Ce texte vise à fournir la base juridique au certificat numérique UE-Covid (covidsafe.be pour la Belgique). Il a également pour but de réglementer l'accès aux projets tests et pilotes à partir de la publication de l'accord de coopération et l'accès aux événements de masse à partir du 13 août, sur la base du Covid Safe Ticket.

Le texte est également sur la table des députés de la Chambre qui devraient encore se prononcer lundi.

Le Covid Safe Ticket devrait permettre l'organisation, en toute sécurité, de projets-pilotes avec public, puis d'évènements de masse. Le ministre fédéral de la Santé publique a estimé lors des échanges à la Chambre que l'exemple français est "mauvais": il n'est pas question chez nous de devoir présenter un "pass" pour accéder aux cafés ou restaurants.

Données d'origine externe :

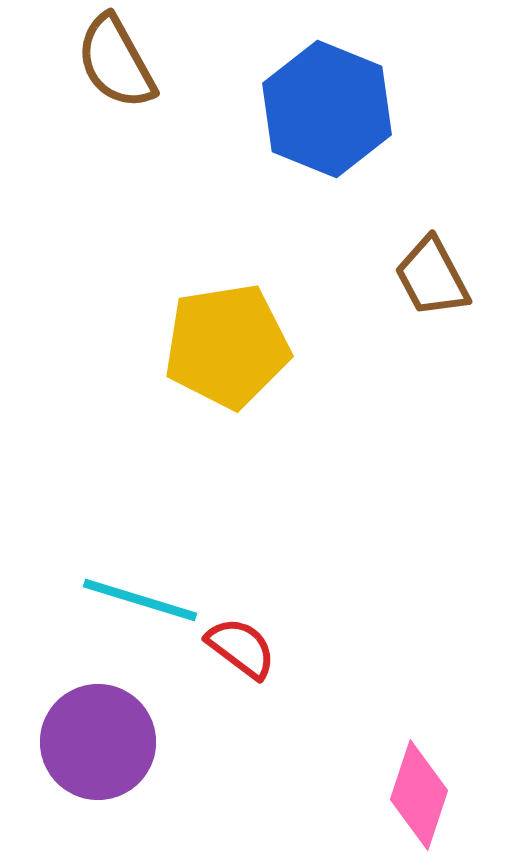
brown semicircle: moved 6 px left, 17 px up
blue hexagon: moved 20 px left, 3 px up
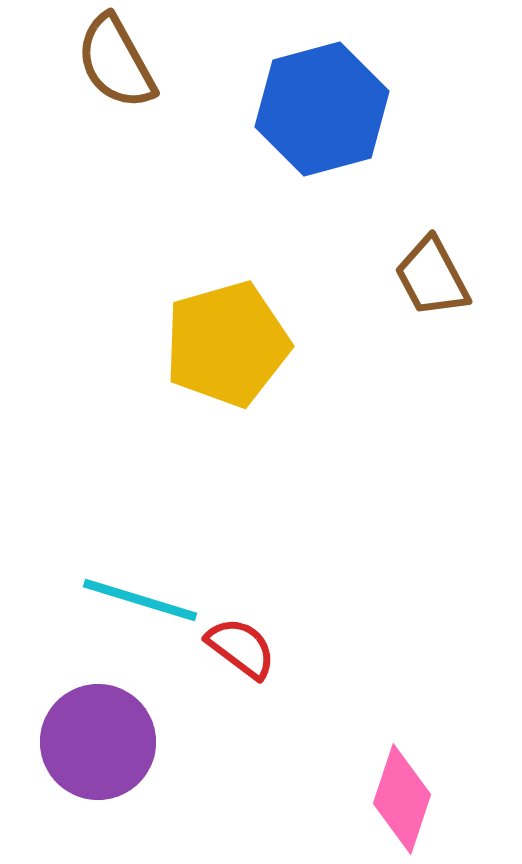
blue hexagon: moved 5 px left; rotated 23 degrees clockwise
yellow pentagon: moved 2 px up; rotated 7 degrees counterclockwise
pink diamond: moved 17 px left, 4 px down
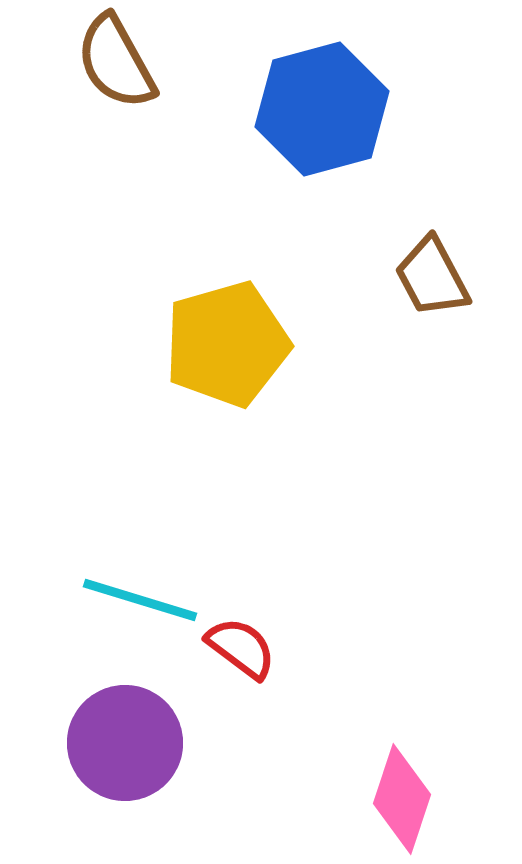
purple circle: moved 27 px right, 1 px down
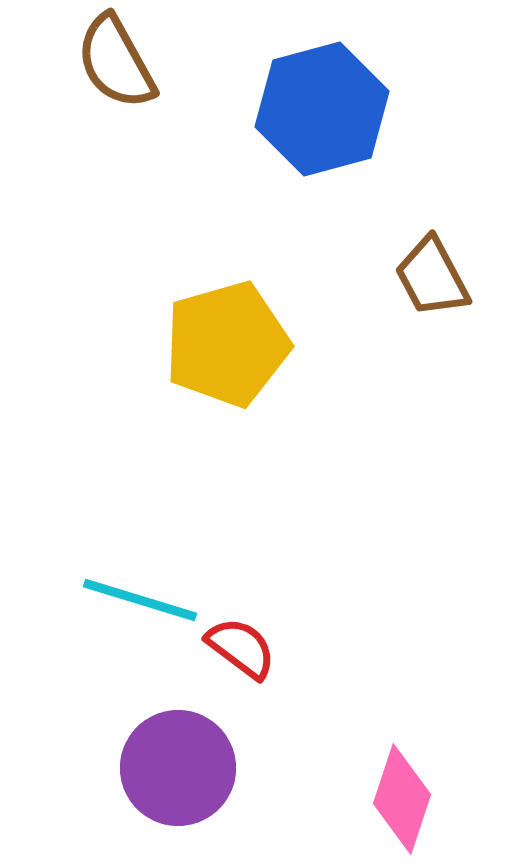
purple circle: moved 53 px right, 25 px down
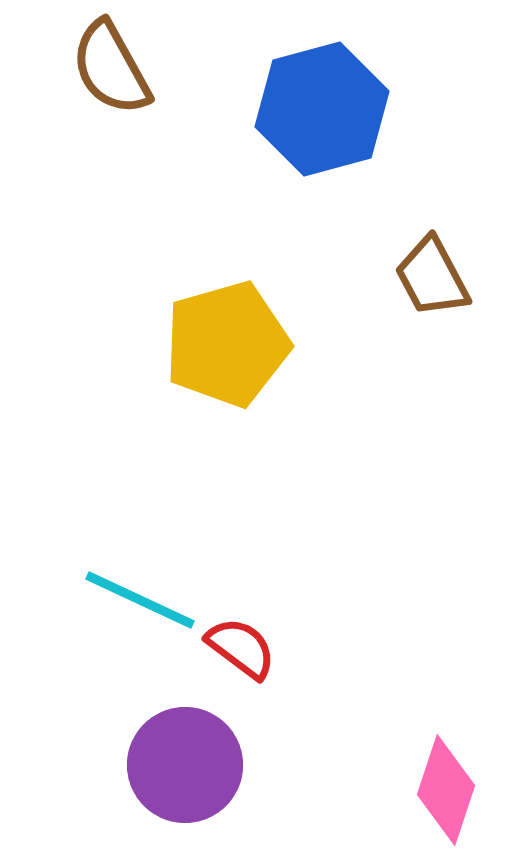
brown semicircle: moved 5 px left, 6 px down
cyan line: rotated 8 degrees clockwise
purple circle: moved 7 px right, 3 px up
pink diamond: moved 44 px right, 9 px up
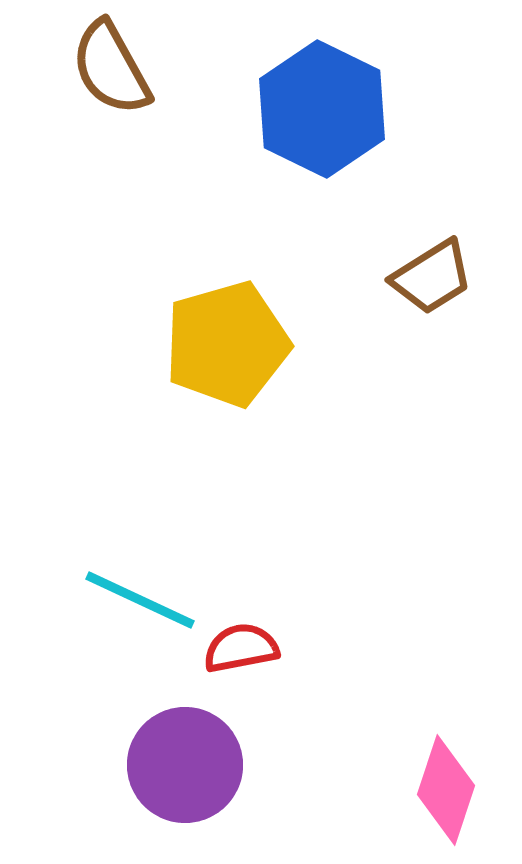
blue hexagon: rotated 19 degrees counterclockwise
brown trapezoid: rotated 94 degrees counterclockwise
red semicircle: rotated 48 degrees counterclockwise
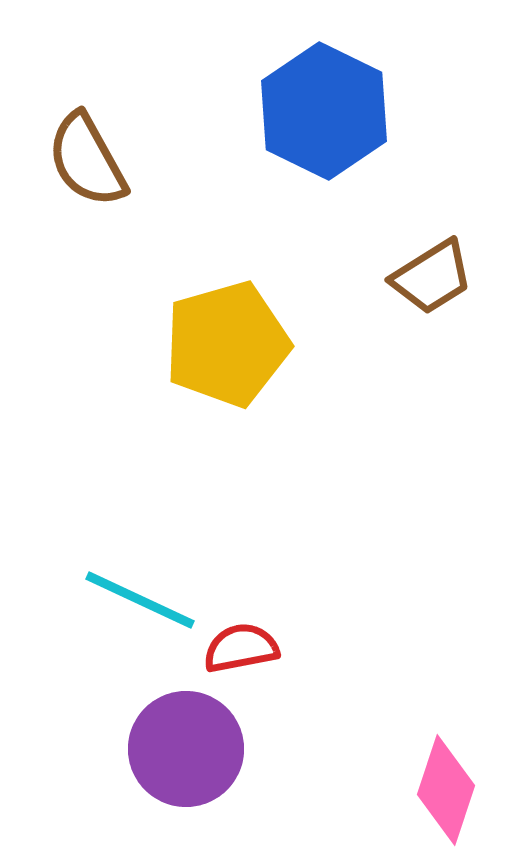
brown semicircle: moved 24 px left, 92 px down
blue hexagon: moved 2 px right, 2 px down
purple circle: moved 1 px right, 16 px up
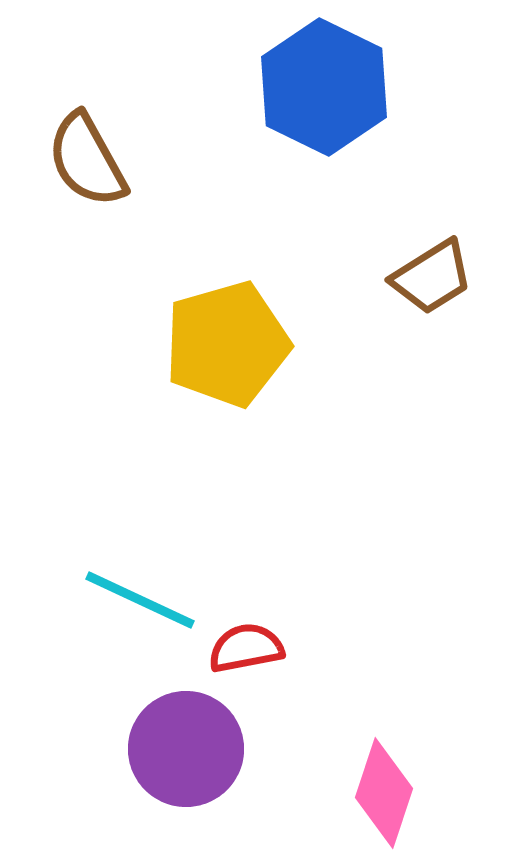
blue hexagon: moved 24 px up
red semicircle: moved 5 px right
pink diamond: moved 62 px left, 3 px down
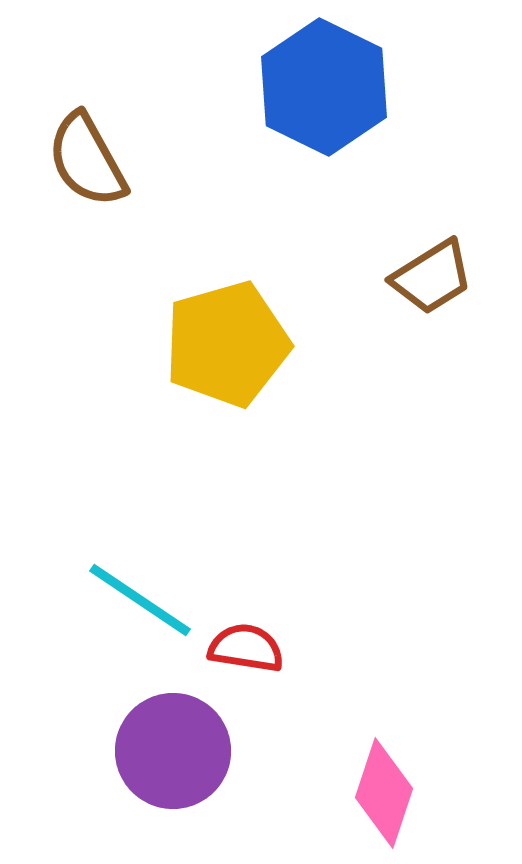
cyan line: rotated 9 degrees clockwise
red semicircle: rotated 20 degrees clockwise
purple circle: moved 13 px left, 2 px down
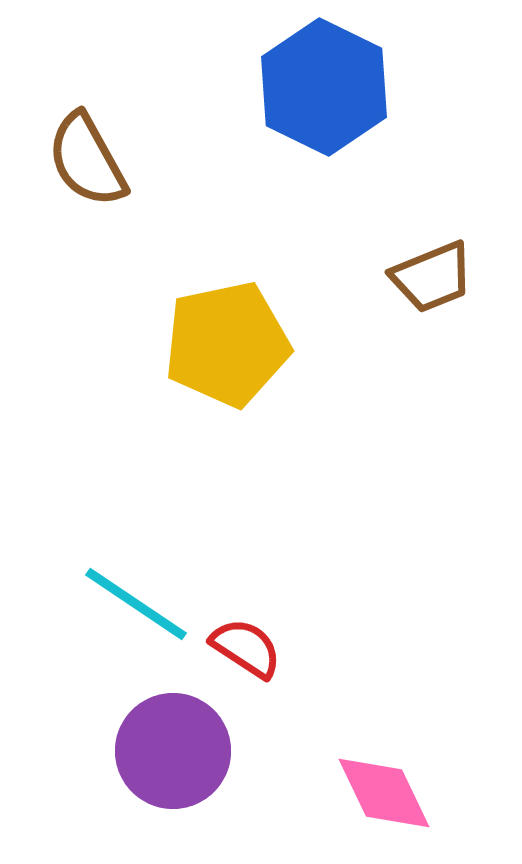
brown trapezoid: rotated 10 degrees clockwise
yellow pentagon: rotated 4 degrees clockwise
cyan line: moved 4 px left, 4 px down
red semicircle: rotated 24 degrees clockwise
pink diamond: rotated 44 degrees counterclockwise
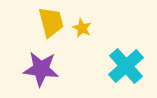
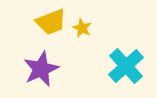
yellow trapezoid: rotated 84 degrees clockwise
purple star: rotated 30 degrees counterclockwise
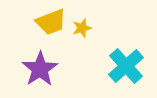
yellow star: rotated 30 degrees clockwise
purple star: moved 1 px left; rotated 9 degrees counterclockwise
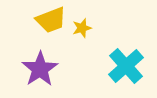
yellow trapezoid: moved 2 px up
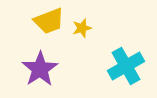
yellow trapezoid: moved 2 px left, 1 px down
cyan cross: rotated 12 degrees clockwise
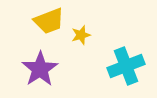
yellow star: moved 1 px left, 7 px down
cyan cross: rotated 9 degrees clockwise
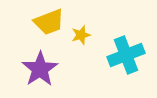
yellow trapezoid: moved 1 px down
cyan cross: moved 11 px up
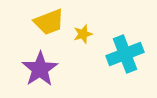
yellow star: moved 2 px right, 1 px up
cyan cross: moved 1 px left, 1 px up
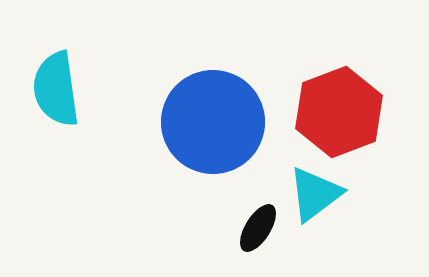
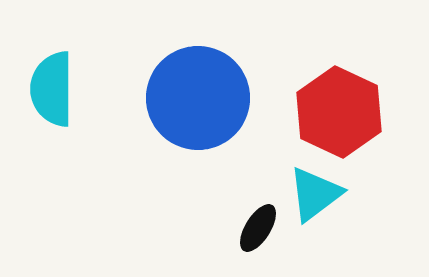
cyan semicircle: moved 4 px left; rotated 8 degrees clockwise
red hexagon: rotated 14 degrees counterclockwise
blue circle: moved 15 px left, 24 px up
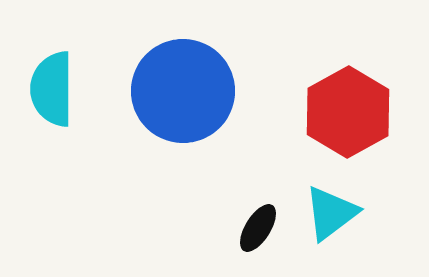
blue circle: moved 15 px left, 7 px up
red hexagon: moved 9 px right; rotated 6 degrees clockwise
cyan triangle: moved 16 px right, 19 px down
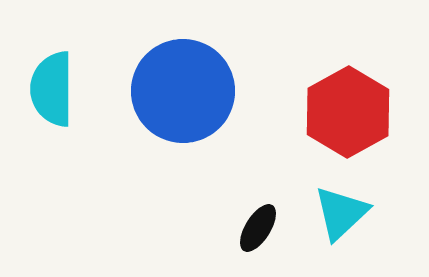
cyan triangle: moved 10 px right; rotated 6 degrees counterclockwise
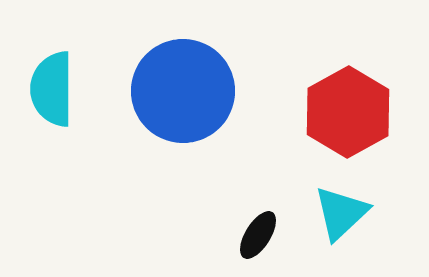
black ellipse: moved 7 px down
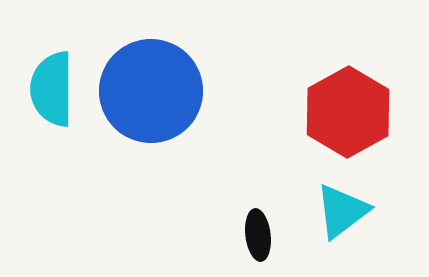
blue circle: moved 32 px left
cyan triangle: moved 1 px right, 2 px up; rotated 6 degrees clockwise
black ellipse: rotated 39 degrees counterclockwise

Le ticket reprend le principe du certificat Covid numérique de l'UE: il pourra attester de la vaccination complète de son porteur, d'un récent test négatif ou d'une contamination passée datant d'il y a moins de 6 mois. Le but est d'anonymiser un maximum les données: les contrôleurs ne devraient voir qu'un écran rouge ou vert, sans autre détail sur la situation de la personne.

Les gouvernements des différents niveaux de pouvoir se sont accordés sur ces principes via un accord de coopération, qui sera validé, outre via le feu vert des parlements des entités fédérées, via l'adoption de ce projet de loi par la Chambre. La traduction de ces principes dans la pratique est une autre paire de manches: quels seront les tests considérés comme valides? PCR? Autre? Et dans quelle limite de temps avant l'évènement visé?

Selon le ministre Vandenbroucke, les expériences menées aux Pays-Bas tendent à démontrer qu'un délai de 72 heures est peut-être trop long. Les gouvernements vont devoir définir un accord de coopération d'exécution sur ces questions, qui quant à lui ne passera pas par les parlements.

Par ailleurs, il faut définir ce que l'on vise comme ampleur d'évènement avec ce futur "ticket". Jusqu'à aujourd'hui (dans le fameux "plan été"), on prévoyait de permettre des festivités rassemblant plus de 5.000 personnes à partir du 13 août. Avant cela, il faudrait rester en dessous, à l'exception de certains projets-tests qui restent possibles. La barre pourrait être baissée, mais c'est une décision qui se prend au sein du Comité de concertation.